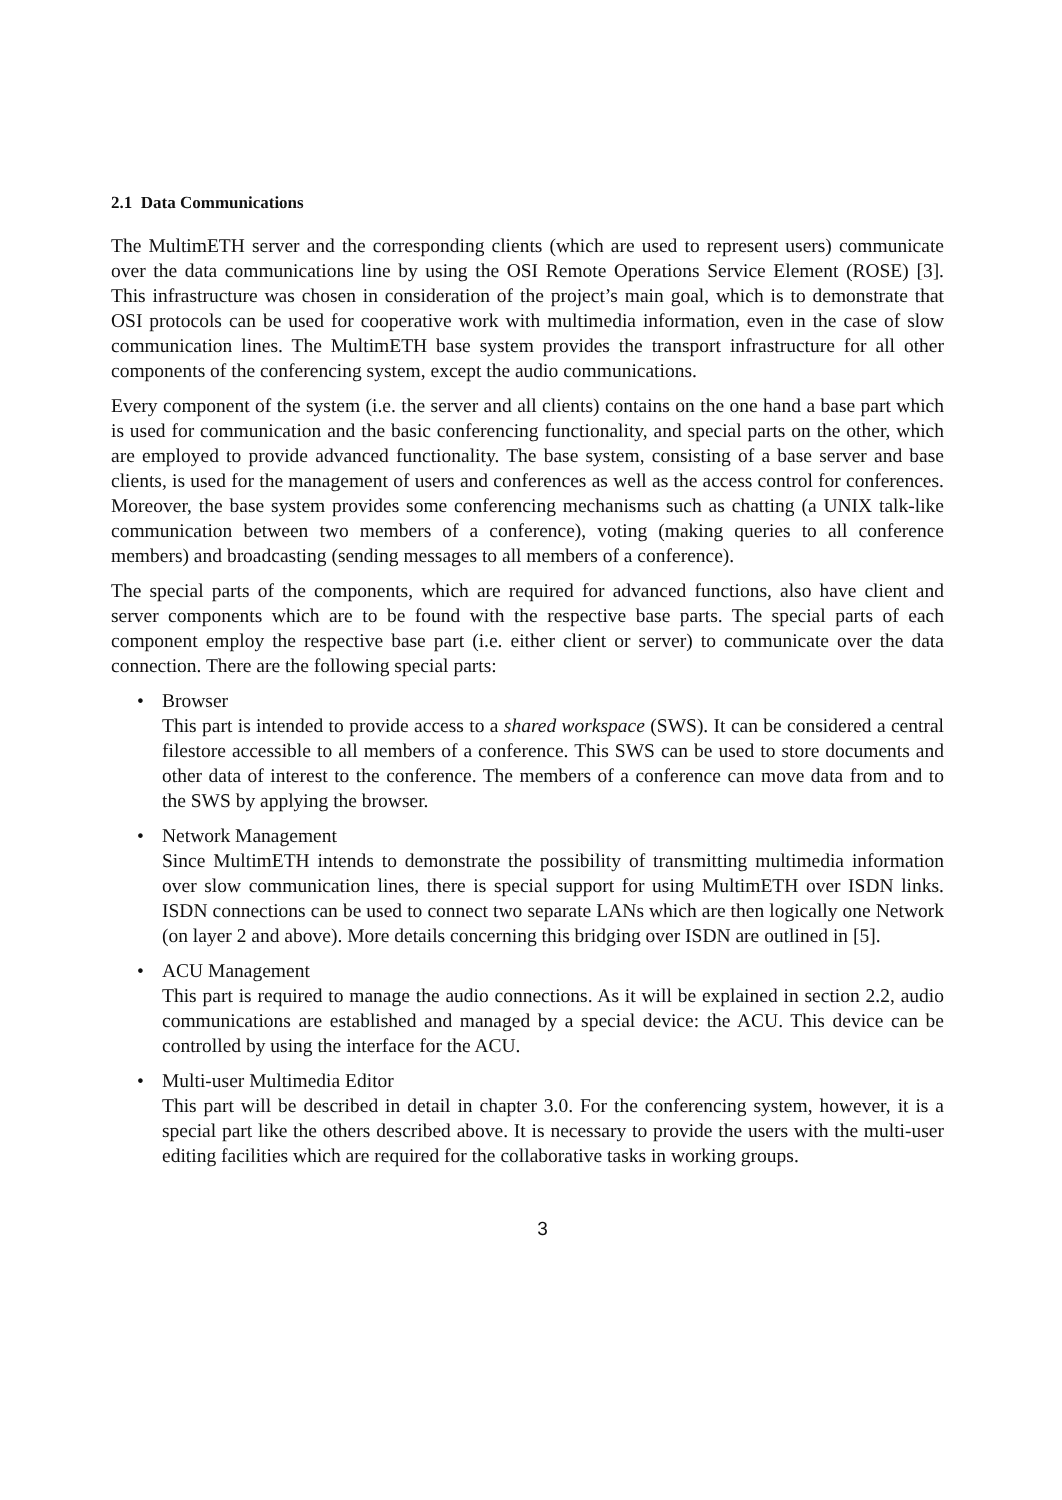2.1 Data Communications
The MultimETH server and the corresponding clients (which are used to represent users) communicate over the data communications line by using the OSI Remote Operations Service Element (ROSE) [3]. This infrastructure was chosen in consideration of the project’s main goal, which is to demonstrate that OSI protocols can be used for cooperative work with multimedia information, even in the case of slow communication lines. The MultimETH base system provides the transport infrastructure for all other components of the conferencing system, except the audio communications.
Every component of the system (i.e. the server and all clients) contains on the one hand a base part which is used for communication and the basic conferencing functionality, and special parts on the other, which are employed to provide advanced functionality. The base system, consisting of a base server and base clients, is used for the management of users and conferences as well as the access control for conferences. Moreover, the base system provides some conferencing mechanisms such as chatting (a UNIX talk-like communication between two members of a conference), voting (making queries to all conference members) and broadcasting (sending messages to all members of a conference).
The special parts of the components, which are required for advanced functions, also have client and server components which are to be found with the respective base parts. The special parts of each component employ the respective base part (i.e. either client or server) to communicate over the data connection. There are the following special parts:
• Browser
This part is intended to provide access to a shared workspace (SWS). It can be considered a central filestore accessible to all members of a conference. This SWS can be used to store documents and other data of interest to the conference. The members of a conference can move data from and to the SWS by applying the browser.
• Network Management
Since MultimETH intends to demonstrate the possibility of transmitting multimedia information over slow communication lines, there is special support for using MultimETH over ISDN links. ISDN connections can be used to connect two separate LANs which are then logically one Network (on layer 2 and above). More details concerning this bridging over ISDN are outlined in [5].
• ACU Management
This part is required to manage the audio connections. As it will be explained in section 2.2, audio communications are established and managed by a special device: the ACU. This device can be controlled by using the interface for the ACU.
• Multi-user Multimedia Editor
This part will be described in detail in chapter 3.0. For the conferencing system, however, it is a special part like the others described above. It is necessary to provide the users with the multi-user editing facilities which are required for the collaborative tasks in working groups.
3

## Task item
Would you quote everything above from the line containing "This part is required" down to the line containing "Multi-user Multimedia Editor"? Include both of those lines and nothing else.

## Solved exercise
This part is required to manage the audio connections. As it will be explained in section 2.2, audio communications are established and managed by a special device: the ACU. This device can be controlled by using the interface for the ACU.
• Multi-user Multimedia Editor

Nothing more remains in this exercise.